Los médicos estaban desconcertados, pero hicieron lo posible por mantener el cuello alineado, hasta que se recupero tras dos años de estar inmovilizado, pues con mas de 100 años el cuerpo de restablece con mas lentitud. Fue en 1945 cuando su desesperación llego al límite, y prendió fuego a su hacienda. La gente llegó sólo para ver como las paredes se derribaban presa de las llamas, y cuando el fuego se apagó nadie reparó en el amasijo de piel calcinada que se arrastraba trabajosamente fuera de los escombros. La piel le ardia terriblemente, y el minimo roce le causaba un tremendo dolor, pero no murió.
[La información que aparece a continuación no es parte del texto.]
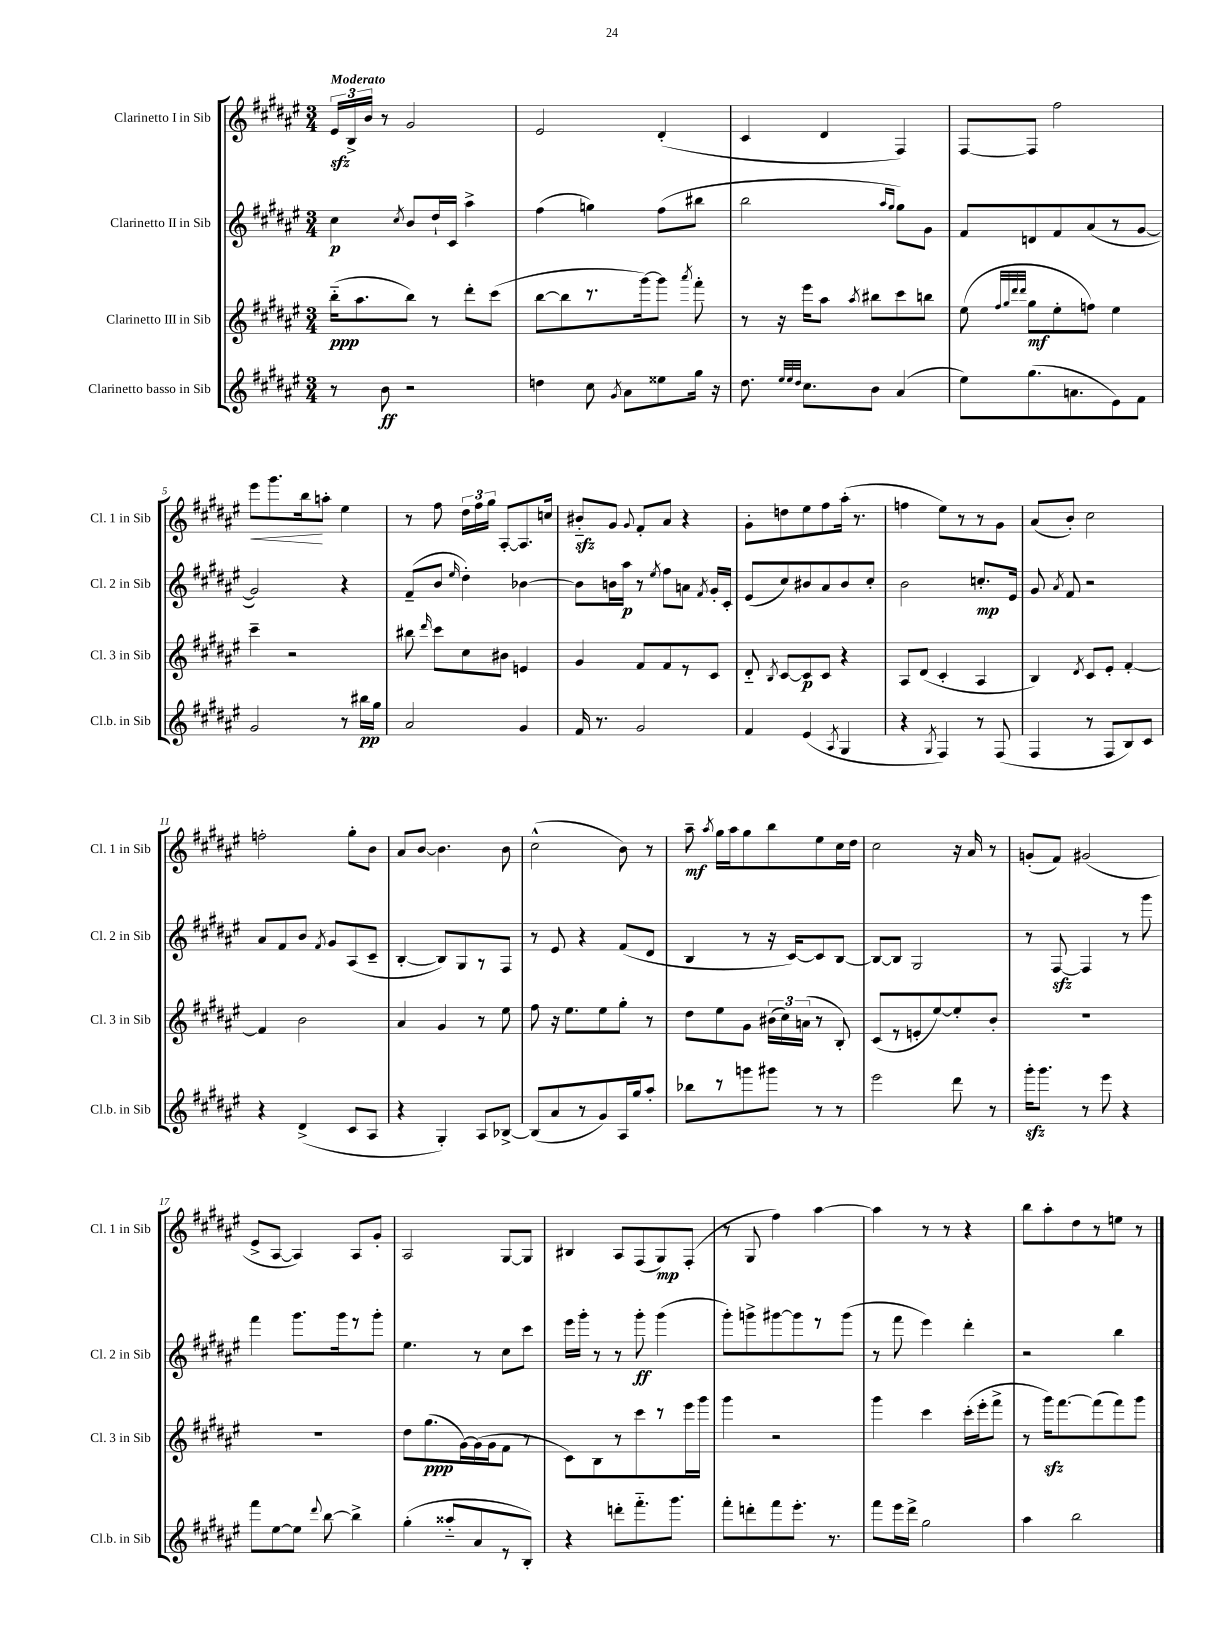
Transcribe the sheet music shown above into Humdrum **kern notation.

**kern	**dynam	**kern	**dynam	**kern	**dynam	**kern	**dynam
*part4	*part4	*part3	*part3	*part2	*part2	*part1	*part1
*staff4	*staff4	*staff3	*staff3	*staff2	*staff2	*staff1	*staff1
*I"Clarinetto basso in Sib	*	*I"Clarinetto III in Sib	*	*I"Clarinetto II in Sib	*	*I"Clarinetto I in Sib	*
*I'Cl.b. in Sib	*	*I'Cl. 3 in Sib	*	*I'Cl. 2 in Sib	*	*I'Cl. 1 in Sib	*
*clefG2	*	*clefG2	*	*clefG2	*	*clefG2	*
*k[f#c#g#d#a#e#]	*	*k[f#c#g#d#a#e#]	*	*k[f#c#g#d#a#e#]	*	*k[f#c#g#d#a#e#]	*
*M3/4	*	*M3/4	*	*M3/4	*	*M3/4	*
=1	=1	=1	=1	=1	=1	=1	=1
!	!	!	!	!	!	!LO:TX:a:B:t=Moderato	!
8r	.	(16bb\KL	ppp	4cc#\	p	24e#zz/LL	.
.	.	.	.	.	.	24B^/	.
.	.	8.aa#\	.	.	.	.	.
.	.	.	.	.	.	24b/JJ	.
8b\	ff	.	.	.	.	8r	.
.	.	.	.	8qcc#/	.	.	.
2r	.	8bb\J)	.	8b/L	.	2g#/	.
.	.	8r	.	16dd#`/L	.	.	.
.	.	.	.	16c#/JJ	.	.	.
.	.	8ddd#'\L	.	4aa#^\	.	.	.
.	.	(8ccc#\J	.	.	.	.	.
=2	=2	=2	=2	=2	=2	=2	=2
4ddn\	.	[8bb\L	.	(4ff#\	.	2e#/	.
.	.	8bb\]	.	.	.	.	.
8cc#\	.	8.r	.	4ggn\)	.	.	.
8qg#/	.	.	.	.	.	.	.
8a#\L	.	.	.	.	.	.	.
.	.	[16ggg#\k)	.	.	.	.	.
8ee##X\	.	8ggg#\J]	.	(8ff#\L	.	(4d#'/	.
.	.	8qaaa#/	.	.	.	.	.
16gg#\Jk	.	8fff#'\	.	8bb#X\J	.	.	.
16r	.	.	.	.	.	.	.
=3	=3	=3	=3	=3	=3	=3	=3
8.dd#\	.	8r	.	2bb\	.	4c#/	.
.	.	16r	.	.	.	.	.
32qqee#/LLL	.	.	.	.	.	.	.
32qqee#/	.	.	.	.	.	.	.
32qqdd#/JJJ	.	.	.	.	.	.	.
8.cc#\L	.	16eee#\KL	.	.	.	.	.
.	.	8aa#\J	.	.	.	4d#/	.
.	.	8qaa#/	.	.	.	.	.
8b\J	.	8bb#X\L	.	.	.	.	.
.	.	.	.	16qqaa#/LL	.	.	.
.	.	.	.	16qqgg#/JJ	.	.	.
(4a#/	.	8ccc#\	.	8gg#\L)	.	4F#/)	.
.	.	8bbn\J	.	8g#\J	.	.	.
=4	=4	=4	=4	=4	=4	=4	=4
8ee#\L)	.	(8ee#\	.	8f#/L	.	[8F#/L	.
.	.	32qqff#/LLL	.	.	.	.	.
.	.	32qqgg#/	.	.	.	.	.
.	.	32qqddd#/	.	.	.	.	.
.	.	32qqddd#/JJJ	.	.	.	.	.
(8.gg#\	.	8gg#\L	mf	8dn/	.	8F#/J]	.
.	.	8ee#'\	.	8f#/	.	2ff#\	.
8.an\	.	.	.	.	.	.	.
.	.	8ffn\J)	.	(8a#/	.	.	.
8e#\)	.	4ee#\	.	8r	.	.	.
8f#\J	.	.	.	[8g#/J	.	.	.
!!LO:LB:g=z
=5	=5	=5	=5	=5	=5	=5	=5
!	!	!	!	!	!	!	!LO:HP:b
2g#/	.	4ccc#~\	.	2g#/])	.	8eee#\L	<
.	.	.	.	.	.	8.ggg#\	.
.	.	2r	.	.	.	.	.
.	.	.	.	.	.	16bb\k	.
.	.	.	.	.	.	8aan'\J	[
8r	.	.	.	4r	.	4ee#\	.
16bb#X\LL	pp	.	.	.	.	.	.
16gg#\JJ	.	.	.	.	.	.	.
=6	=6	=6	=6	=6	=6	=6	=6
2a#/	.	8bb#X\	.	(8f#~/L	.	8r	.
.	.	16qqddd#/	.	.	.	.	.
.	.	8ccc#\L	.	8b/J	.	8ff#\	.
.	.	.	.	16qqee#/	.	.	.
.	.	8cc#\	.	4dd#'\)	.	24dd#\LL	.
.	.	.	.	.	.	24ff#\	.
.	.	.	.	.	.	24gg#\JJ	.
.	.	8b#X\J	.	.	.	[8A#'/L	.
4g#/	.	4en/	.	[4b-X\	.	8.A#/]	.
.	.	.	.	.	.	16ccn/Jk	.
=7	=7	=7	=7	=7	=7	=7	=7
16f#/	.	4g#/	.	8b-\L]	.	8b#Xzz/L	.
8.r	.	.	.	.	.	.	.
.	.	.	.	16bn\L	.	8g#/J	.
.	.	.	.	16aa#\JJ	p	.	.
.	.	.	.	.	.	8qqg#/	.
2g#/	.	8f#/L	.	8r	.	8f#'/L	.
.	.	.	.	8qee#/	.	.	.
.	.	8f#/	.	8ff#\L	.	8a#/J	.
.	.	8r	.	8an\J	.	4r	.
.	.	.	.	8qf#/	.	.	.
.	.	8c#/J	.	16g#'/LL	.	.	.
.	.	.	.	16c#'/JJ	.	.	.
=8	=8	=8	=8	=8	=8	=8	=8
4f#/	.	8d#/	.	(8e#/L	.	8g#'\L	.
.	.	8qB/	.	.	.	.	.
.	.	[8c#/L	.	8cc#/)	.	8ddn\	.
(4e#/	.	8c#/]	p	8b#X/	.	8ee#\	.
.	.	8c#/J	.	8a#/	.	8ff#\	.
8qA#/	.	.	.	.	.	.	.
4G#/	.	4r	.	8b#/	.	(16aa#'\Jk	.
.	.	.	.	.	.	8.r	.
.	.	.	.	8cc#'/J	.	.	.
=9	=9	=9	=9	=9	=9	=9	=9
4r	.	8A#/L	.	2b\	.	4ffn\	.
.	.	(8d#/J	.	.	.	.	.
8qG#/	.	.	.	.	.	.	.
4F#/)	.	4c#'/	.	.	.	8ee#\L)	.
.	.	.	.	.	.	8r	.
8r	.	4A#/	.	8.ccn'/L	mp	8r	.
(8F#/	.	.	.	.	.	8g#\J	.
.	.	.	.	16e#/Jk	.	.	.
=10	=10	=10	=10	=10	=10	=10	=10
4F#/	.	4B/)	.	8g#/	.	(8a#/L	.
.	.	.	.	8qa#/	.	.	.
.	.	.	.	8f#/	.	8b'/J)	.
.	.	8qd#/	.	.	.	.	.
8r	.	8c#/L	.	2r	.	2cc#\	.
8F#/L	.	8e#'/J	.	.	.	.	.
8B/)	.	[4f#'/	.	.	.	.	.
8c#/J	.	.	.	.	.	.	.
!!LO:LB:g=z
=11	=11	=11	=11	=11	=11	=11	=11
4r	.	4f#/]	.	8a#/L	.	2ffn'\	.
.	.	.	.	8f#/	.	.	.
(4d#^/	.	2b\	.	8b/J	.	.	.
.	.	.	.	8qf#/	.	.	.
.	.	.	.	8g#/L	.	.	.
8c#/L	.	.	.	(8A#/	.	8gg#'\L	.
8A#/J	.	.	.	8c#~/J	.	8b\J	.
=12	=12	=12	=12	=12	=12	=12	=12
4r	.	4a#/	.	[4B'/	.	8a#/L	.
.	.	.	.	.	.	[8b/J	.
4G#'/)	.	4g#/	.	8B/L])	.	4.b\]	.
.	.	.	.	8G#/	.	.	.
8A#/L	.	8r	.	8r	.	.	.
[8B-X^/J	.	8ee#\	.	8F#/J	.	8b\	.
=13	=13	=13	=13	=13	=13	=13	=13
(8B-/L]	.	8ff#\	.	8r	.	(2cc#^^\	.
8a#/	.	16r	.	8e#/	.	.	.
.	.	8.ee#\L	.	.	.	.	.
8r	.	.	.	4r	.	.	.
8g#/)	.	8ee#\	.	.	.	.	.
16A#/L	.	8gg#'\J	.	(8f#/L	.	8b\)	.
16gg#/J	.	.	.	.	.	.	.
8aa#'/J	.	8r	.	8d#/J	.	8r	.
=14	=14	=14	=14	=14	=14	=14	=14
8bb-X\L	.	8dd#\L	.	4B/	.	8aa#~\	mf
.	.	.	.	.	.	8qaa#/	.
8r	.	8ee#\	.	.	.	16gg#\LL	.
.	.	.	.	.	.	16aa#\J	.
8gggn\	.	8g#\J	.	8r	.	8gg#\	.
8ggg#X\J	.	(24b#X\LL	.	16r	.	8bb\	.
.	.	24cc#\)	.	.	.	.	.
.	.	.	.	[16c#/KL)	.	.	.
.	.	(24an\JJ	.	.	.	.	.
8r	.	8r	.	8c#/]	.	8ee#\	.
8r	.	8B'/)	.	[8B/J	.	16cc#\L	.
.	.	.	.	.	.	16dd#\JJ	.
=15	=15	=15	=15	=15	=15	=15	=15
2eee#\	.	(8c#/L	.	8B/L_	.	2cc#\	.
.	.	8r	.	8B/J]	.	.	.
.	.	8en'/	.	2G#/	.	.	.
.	.	[8ee#/)	.	.	.	.	.
8ddd#\	.	8ee#'/]	.	.	.	16r	.
.	.	.	.	.	.	16a#/	.
8r	.	8b'/J	.	.	.	8r	.
=16	=16	=16	=16	=16	=16	=16	=16
16ggg#zz'\KL	.	2.r	.	8r	.	(8gn'/L	.
8.ggg#\J	.	.	.	.	.	.	.
.	.	.	.	[8F#zz/	.	8f#/J)	.
8r	.	.	.	4F#/]	.	(2g#X/	.
8eee#\	.	.	.	.	.	.	.
4r	.	.	.	8r	.	.	.
.	.	.	.	8ggg#\	.	.	.
!!LO:LB:g=z
=17	=17	=17	=17	=17	=17	=17	=17
8fff#\L	.	2.r	.	4fff#\	.	8e#^/L	.
[8ee#\	.	.	.	.	.	[8A#/J	.
8ee#\J]	.	.	.	8.ggg#\L	.	4A#/])	.
8qqddd#/	.	.	.	.	.	.	.
[8bb\	.	.	.	.	.	.	.
.	.	.	.	16ggg#\k	.	.	.
4bb^\]	.	.	.	8r	.	8A#/L	.
.	.	.	.	8ggg#'\J	.	8g#'/J	.
=18	=18	=18	=18	=18	=18	=18	=18
(4gg#'\	.	8dd#\L	.	4.ee#\	.	2A#/	.
.	.	(8.gg#\	ppp	.	.	.	.
8aa##X/L	.	.	.	.	.	.	.
.	.	[16g#\L)	.	.	.	.	.
8a#/	.	(16g#\]	.	8r	.	.	.
.	.	16g#\J	.	.	.	.	.
8r	.	8f#\J	.	8cc#\L	.	[8G#/L	.
8B'/J)	.	8r	.	8ccc#\J	.	8G#/J]	.
=19	=19	=19	=19	=19	=19	=19	=19
4r	.	8c#\L)	.	16eee#\LL	.	4B#X/	.
.	.	.	.	16ggg#'\JJ	.	.	.
.	.	8B\	.	8r	.	.	.
8dddn'\L	.	8r	.	8r	.	8A#/L	.
8.fff#\	.	8ccc#\	.	8ggg#'\	ff	(8F#/	.
.	.	8r	.	(4ggg#\	.	8G#/)	mp
8.ggg#\J	.	.	.	.	.	.	.
.	.	16eee#\L	.	.	.	(8F#'/J	.
.	.	16ggg#\JJ	.	.	.	.	.
=20	=20	=20	=20	=20	=20	=20	=20
8fff#'\L	.	4ggg#\	.	8ggg#'\L)	.	8r	.
8dddn'\	.	.	.	8gggn^\	.	8G#/	.
8fff#\	.	2r	.	[8ggg#X\	.	4ff#\)	.
8.eee#'\J	.	.	.	8ggg#\]	.	.	.
.	.	.	.	8r	.	[4aa#\	.
8.r	.	.	.	.	.	.	.
.	.	.	.	(8ggg#\J	.	.	.
=21	=21	=21	=21	=21	=21	=21	=21
8fff#\L	.	4ggg#\	.	8r	.	4aa#\]	.
16eee#\L	.	.	.	8fff#\	.	.	.
16ddd#^\JJ	.	.	.	.	.	.	.
2gg#\	.	4ccc#\	.	4eee#\)	.	8r	.
.	.	.	.	.	.	8r	.
.	.	(16ccc#'\LL	.	4ddd#'\	.	4r	.
.	.	16eee#'\J	.	.	.	.	.
.	.	8fff#^\J	.	.	.	.	.
=22	=22	=22	=22	=22	=22	=22	=22
4aa#\	.	8r	.	2r	.	8bb\L	.
.	.	16ggg#zz\KL)	.	.	.	8aa#'\	.
.	.	[8.fff#\	.	.	.	.	.
2bb\	.	.	.	.	.	8dd#\	.
.	.	(8fff#\]	.	.	.	8r	.
.	.	8fff#\)	.	4bb\	.	8een\J	.
.	.	8ggg#\J	.	.	.	8r	.
==	==	==	==	==	==	==	==
*-	*-	*-	*-	*-	*-	*-	*-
Fue hasta 1977 que sus heridas se recuperaron los suficiente como para volver a Epatlan, ahora como un mendigo. Los 30 años de ayuno lo tenían en los huesos, y tenia que arrastrarse para moverse. Unas tortillas duras que una buena samaritana le dio constituyo su primera comida desde hacia 3 decadas.
Actualmente, nadie sabe donde vive, y sólo se le ve mendigar en las calles de vez en cuando. Nadie recuerda su nombre, quizá ni siquiera el, y las quemadas y los andrajos no permiten identificarlo. Solo un elemento hace posible reconocerlo: el baston que se le obsequiara cuando fue dado de baja con honores, hace ya 140 años.